Pre-trial supervision is a tool used by Colorado courts to monitor people accused of DUI while their case is pending. To those accused of DUI, pre-trial supervision is analogous to being put on probation before any finding of guilt is made. Pre-trial supervision is often made a condition of a bond in DUI cases.
Pre-trial supervision requires attendance at meetings with a Pretrial Supervision Officer. Monitored sobriety, urinalysis (drug testing), and in some cases with multiple offenders, monitoring devices such as SCRAM bracelets that monitor alcohol consumption are required. A violation of pre-trial supervision in Colorado could lead to jail time and criminal charges in addition to the DUI case.

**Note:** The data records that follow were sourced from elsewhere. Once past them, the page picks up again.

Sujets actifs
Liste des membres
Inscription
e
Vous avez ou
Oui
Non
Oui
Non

For a person with a prior drunk driving conviction, Colorado conditions of bond require monitored sobriety. C.R.S. § 16-4-104 and 105(5), (6)(a). Depending on a client’s situation and performance on sobriety monitoring, we often file a Motion for Modification and/or Removal of Pre-trial Supervision. Even when the driver has a prior conviction, this Colorado law allows for relief by way of a hearing to determine whether the defendant’s sobriety must be monitored while the case is pending and what other conditions of DUI supervision are necessary. Upon a motion to remove pretrial supervision and sobriety monitoring, the court must consider whether the defendant is enrolled and is participating in an appropriate substance use disorder treatment program. C.R.S. 16-5-105(6)(b).

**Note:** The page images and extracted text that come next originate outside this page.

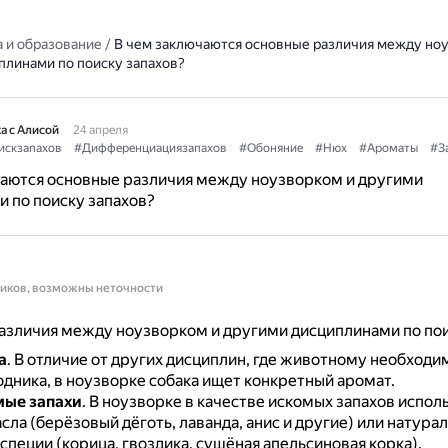
 и образование
/
В чем заключаются основные различия между но
плинами по поиску запахов?
а с Алисой
24 апреля
искзапахов
#Дифференциациязапахов
#Обоняние
#Нюх
#Ароматы
#З
чаются основные различия между ноузворком и другими
 по поиску запахов?
ников, возможны неточности
зличия между ноузворком и другими дисциплинами по пои
а
.
В отличие от других дисциплин, где животному необходим
одника, в ноузворке собака ищет конкретный аромат.
мые запахи
.
В ноузворке в качестве искомых запахов испол
ла (берёзовый дёготь, лаванда, анис и другие) или натура
специи (корица, гвоздика, сушёная апельсиновая корка).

Pre-trial supervision is almost always ordered when a defendant is on bond for a DUI. In other words, if you are arrested for a DUI in Denver and are required to post a bond to be released from jail, you will likely be subject to pre-trial supervision to ensure that you are staying sober and appearing at all required court appearances. Whether you are released on summons or on bond, pre-trial supervision conditions are usually the same. If these conditions are not required upon your release from jail after a DUI arrest, all Colorado judges will review your case and consider imposing them during your first court hearing.